→ **Problem description**
Reproduce all records below exactly.

→ **Supplied data**

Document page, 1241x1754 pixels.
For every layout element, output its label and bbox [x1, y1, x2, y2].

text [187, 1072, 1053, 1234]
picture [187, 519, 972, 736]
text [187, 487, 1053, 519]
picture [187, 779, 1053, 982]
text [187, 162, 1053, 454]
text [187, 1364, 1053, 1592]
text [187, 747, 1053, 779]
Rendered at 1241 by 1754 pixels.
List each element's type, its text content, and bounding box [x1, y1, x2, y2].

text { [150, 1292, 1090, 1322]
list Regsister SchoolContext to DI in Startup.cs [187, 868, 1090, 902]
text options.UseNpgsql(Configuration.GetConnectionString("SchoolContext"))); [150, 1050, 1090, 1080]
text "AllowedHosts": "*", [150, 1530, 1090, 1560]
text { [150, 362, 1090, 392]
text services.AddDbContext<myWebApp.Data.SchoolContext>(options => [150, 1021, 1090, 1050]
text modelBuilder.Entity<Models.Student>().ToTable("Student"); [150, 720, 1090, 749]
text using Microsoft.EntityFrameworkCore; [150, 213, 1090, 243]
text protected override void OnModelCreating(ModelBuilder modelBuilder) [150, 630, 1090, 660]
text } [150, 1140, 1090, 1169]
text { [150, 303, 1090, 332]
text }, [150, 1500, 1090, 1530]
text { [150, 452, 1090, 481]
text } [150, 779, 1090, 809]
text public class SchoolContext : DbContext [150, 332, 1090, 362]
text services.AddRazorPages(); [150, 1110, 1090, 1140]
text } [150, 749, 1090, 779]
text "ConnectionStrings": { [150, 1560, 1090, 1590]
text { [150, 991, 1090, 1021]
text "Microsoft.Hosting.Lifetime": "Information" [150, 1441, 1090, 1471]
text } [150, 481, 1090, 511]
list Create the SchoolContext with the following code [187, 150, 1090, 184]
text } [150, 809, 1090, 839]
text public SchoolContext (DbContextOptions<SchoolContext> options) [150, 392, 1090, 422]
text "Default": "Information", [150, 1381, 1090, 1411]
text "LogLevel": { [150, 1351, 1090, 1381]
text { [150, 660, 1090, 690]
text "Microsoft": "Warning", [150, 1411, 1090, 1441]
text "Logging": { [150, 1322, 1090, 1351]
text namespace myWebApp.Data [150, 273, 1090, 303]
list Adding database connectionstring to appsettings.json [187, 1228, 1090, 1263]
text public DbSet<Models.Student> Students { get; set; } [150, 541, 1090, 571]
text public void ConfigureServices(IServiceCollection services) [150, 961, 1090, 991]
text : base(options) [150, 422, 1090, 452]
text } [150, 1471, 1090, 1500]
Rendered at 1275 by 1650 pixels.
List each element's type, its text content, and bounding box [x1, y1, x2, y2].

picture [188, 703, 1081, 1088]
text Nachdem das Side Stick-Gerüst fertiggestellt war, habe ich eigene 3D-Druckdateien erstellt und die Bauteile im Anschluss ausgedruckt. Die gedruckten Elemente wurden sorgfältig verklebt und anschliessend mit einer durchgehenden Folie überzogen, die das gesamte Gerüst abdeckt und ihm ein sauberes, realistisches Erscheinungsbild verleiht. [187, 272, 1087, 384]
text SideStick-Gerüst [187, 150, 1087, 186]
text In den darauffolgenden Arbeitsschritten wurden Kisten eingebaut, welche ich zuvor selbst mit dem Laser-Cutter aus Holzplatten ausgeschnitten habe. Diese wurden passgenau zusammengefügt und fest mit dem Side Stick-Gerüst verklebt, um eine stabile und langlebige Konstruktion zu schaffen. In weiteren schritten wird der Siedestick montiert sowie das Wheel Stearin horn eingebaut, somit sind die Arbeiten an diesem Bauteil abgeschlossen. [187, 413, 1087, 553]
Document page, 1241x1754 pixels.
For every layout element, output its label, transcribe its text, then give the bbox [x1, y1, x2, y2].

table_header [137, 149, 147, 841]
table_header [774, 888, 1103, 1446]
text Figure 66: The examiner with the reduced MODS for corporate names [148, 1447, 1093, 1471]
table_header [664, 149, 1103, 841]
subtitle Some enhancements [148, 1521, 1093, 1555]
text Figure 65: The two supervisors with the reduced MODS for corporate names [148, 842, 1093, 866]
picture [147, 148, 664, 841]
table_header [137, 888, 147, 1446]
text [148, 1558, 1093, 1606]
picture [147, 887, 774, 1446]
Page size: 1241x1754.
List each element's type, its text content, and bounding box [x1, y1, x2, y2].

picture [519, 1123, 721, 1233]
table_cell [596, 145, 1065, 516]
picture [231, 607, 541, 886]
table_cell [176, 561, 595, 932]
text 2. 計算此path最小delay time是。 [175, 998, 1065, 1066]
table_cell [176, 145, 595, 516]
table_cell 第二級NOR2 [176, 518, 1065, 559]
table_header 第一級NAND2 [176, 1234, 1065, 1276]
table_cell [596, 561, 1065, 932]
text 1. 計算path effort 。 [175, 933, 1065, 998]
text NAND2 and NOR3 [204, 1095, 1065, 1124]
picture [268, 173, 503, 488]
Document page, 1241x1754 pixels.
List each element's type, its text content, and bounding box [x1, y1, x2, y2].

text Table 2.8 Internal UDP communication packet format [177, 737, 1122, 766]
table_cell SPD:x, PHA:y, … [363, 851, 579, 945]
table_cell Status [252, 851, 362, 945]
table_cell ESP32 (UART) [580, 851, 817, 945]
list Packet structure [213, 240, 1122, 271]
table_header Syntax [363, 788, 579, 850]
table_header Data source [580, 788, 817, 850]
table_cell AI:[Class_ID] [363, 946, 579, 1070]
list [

→ **Worked solution**
Document page, 1241x1754 pixels.
For every layout element, output its label and bbox [x1, y1, x2, y2].

text [187, 1072, 1053, 1234]
picture [187, 519, 972, 736]
text [187, 487, 1053, 519]
picture [187, 779, 1053, 982]
text [187, 162, 1053, 454]
text [187, 1364, 1053, 1592]
text [187, 747, 1053, 779]
Rendered at 1241 by 1754 pixels.
List each element's type, its text content, and bounding box [x1, y1, x2, y2].

text { [150, 1292, 1090, 1322]
list Regsister SchoolContext to DI in Startup.cs [187, 868, 1090, 902]
text options.UseNpgsql(Configuration.GetConnectionString("SchoolContext"))); [150, 1050, 1090, 1080]
text "AllowedHosts": "*", [150, 1530, 1090, 1560]
text { [150, 362, 1090, 392]
text services.AddDbContext<myWebApp.Data.SchoolContext>(options => [150, 1021, 1090, 1050]
text modelBuilder.Entity<Models.Student>().ToTable("Student"); [150, 720, 1090, 749]
text using Microsoft.EntityFrameworkCore; [150, 213, 1090, 243]
text protected override void OnModelCreating(ModelBuilder modelBuilder) [150, 630, 1090, 660]
text } [150, 1140, 1090, 1169]
text { [150, 303, 1090, 332]
text }, [150, 1500, 1090, 1530]
text { [150, 452, 1090, 481]
text } [150, 779, 1090, 809]
text public class SchoolContext : DbContext [150, 332, 1090, 362]
text services.AddRazorPages(); [150, 1110, 1090, 1140]
text } [150, 749, 1090, 779]
text "ConnectionStrings": { [150, 1560, 1090, 1590]
text { [150, 991, 1090, 1021]
text "Microsoft.Hosting.Lifetime": "Information" [150, 1441, 1090, 1471]
text } [150, 481, 1090, 511]
list Create the SchoolContext with the following code [187, 150, 1090, 184]
text } [150, 809, 1090, 839]
text public SchoolContext (DbContextOptions<SchoolContext> options) [150, 392, 1090, 422]
text "Default": "Information", [150, 1381, 1090, 1411]
text "LogLevel": { [150, 1351, 1090, 1381]
text { [150, 660, 1090, 690]
text "Microsoft": "Warning", [150, 1411, 1090, 1441]
text "Logging": { [150, 1322, 1090, 1351]
text namespace myWebApp.Data [150, 273, 1090, 303]
list Adding database connectionstring to appsettings.json [187, 1228, 1090, 1263]
text public DbSet<Models.Student> Students { get; set; } [150, 541, 1090, 571]
text public void ConfigureServices(IServiceCollection services) [150, 961, 1090, 991]
text : base(options) [150, 422, 1090, 452]
text } [150, 1471, 1090, 1500]
Rendered at 1275 by 1650 pixels.
List each element's type, its text content, and bounding box [x1, y1, x2, y2].

picture [188, 703, 1081, 1088]
text Nachdem das Side Stick-Gerüst fertiggestellt war, habe ich eigene 3D-Druckdateien erstellt und die Bauteile im Anschluss ausgedruckt. Die gedruckten Elemente wurden sorgfältig verklebt und anschliessend mit einer durchgehenden Folie überzogen, die das gesamte Gerüst abdeckt und ihm ein sauberes, realistisches Erscheinungsbild verleiht. [187, 272, 1087, 384]
text SideStick-Gerüst [187, 150, 1087, 186]
text In den darauffolgenden Arbeitsschritten wurden Kisten eingebaut, welche ich zuvor selbst mit dem Laser-Cutter aus Holzplatten ausgeschnitten habe. Diese wurden passgenau zusammengefügt und fest mit dem Side Stick-Gerüst verklebt, um eine stabile und langlebige Konstruktion zu schaffen. In weiteren schritten wird der Siedestick montiert sowie das Wheel Stearin horn eingebaut, somit sind die Arbeiten an diesem Bauteil abgeschlossen. [187, 413, 1087, 553]
Document page, 1241x1754 pixels.
For every layout element, output its label, transcribe its text, then give the bbox [x1, y1, x2, y2].

table_header [137, 149, 147, 841]
table_header [774, 888, 1103, 1446]
text Figure 66: The examiner with the reduced MODS for corporate names [148, 1447, 1093, 1471]
table_header [664, 149, 1103, 841]
subtitle Some enhancements [148, 1521, 1093, 1555]
text Figure 65: The two supervisors with the reduced MODS for corporate names [148, 842, 1093, 866]
picture [147, 148, 664, 841]
table_header [137, 888, 147, 1446]
text [148, 1558, 1093, 1606]
picture [147, 887, 774, 1446]
Page size: 1241x1754.
List each element's type, its text content, and bounding box [x1, y1, x2, y2].

picture [519, 1123, 721, 1233]
table_cell [596, 145, 1065, 516]
picture [231, 607, 541, 886]
table_cell [176, 561, 595, 932]
text 2. 計算此path最小delay time是。 [175, 998, 1065, 1066]
table_cell [176, 145, 595, 516]
table_cell 第二級NOR2 [176, 518, 1065, 559]
table_header 第一級NAND2 [176, 1234, 1065, 1276]
table_cell [596, 561, 1065, 932]
text 1. 計算path effort 。 [175, 933, 1065, 998]
text NAND2 and NOR3 [204, 1095, 1065, 1124]
picture [268, 173, 503, 488]
Document page, 1241x1754 pixels.
List each element's type, its text content, and bounding box [x1, y1, x2, y2].

text Table 2.8 Internal UDP communication packet format [177, 737, 1122, 766]
table_cell SPD:x, PHA:y, … [363, 851, 579, 945]
table_cell Status [252, 851, 362, 945]
table_cell ESP32 (UART) [580, 851, 817, 945]
list Packet structure [213, 240, 1122, 271]
table_header Syntax [363, 788, 579, 850]
table_header Data source [580, 788, 817, 850]
table_cell AI:[Class_ID] [363, 946, 579, 1070]
list [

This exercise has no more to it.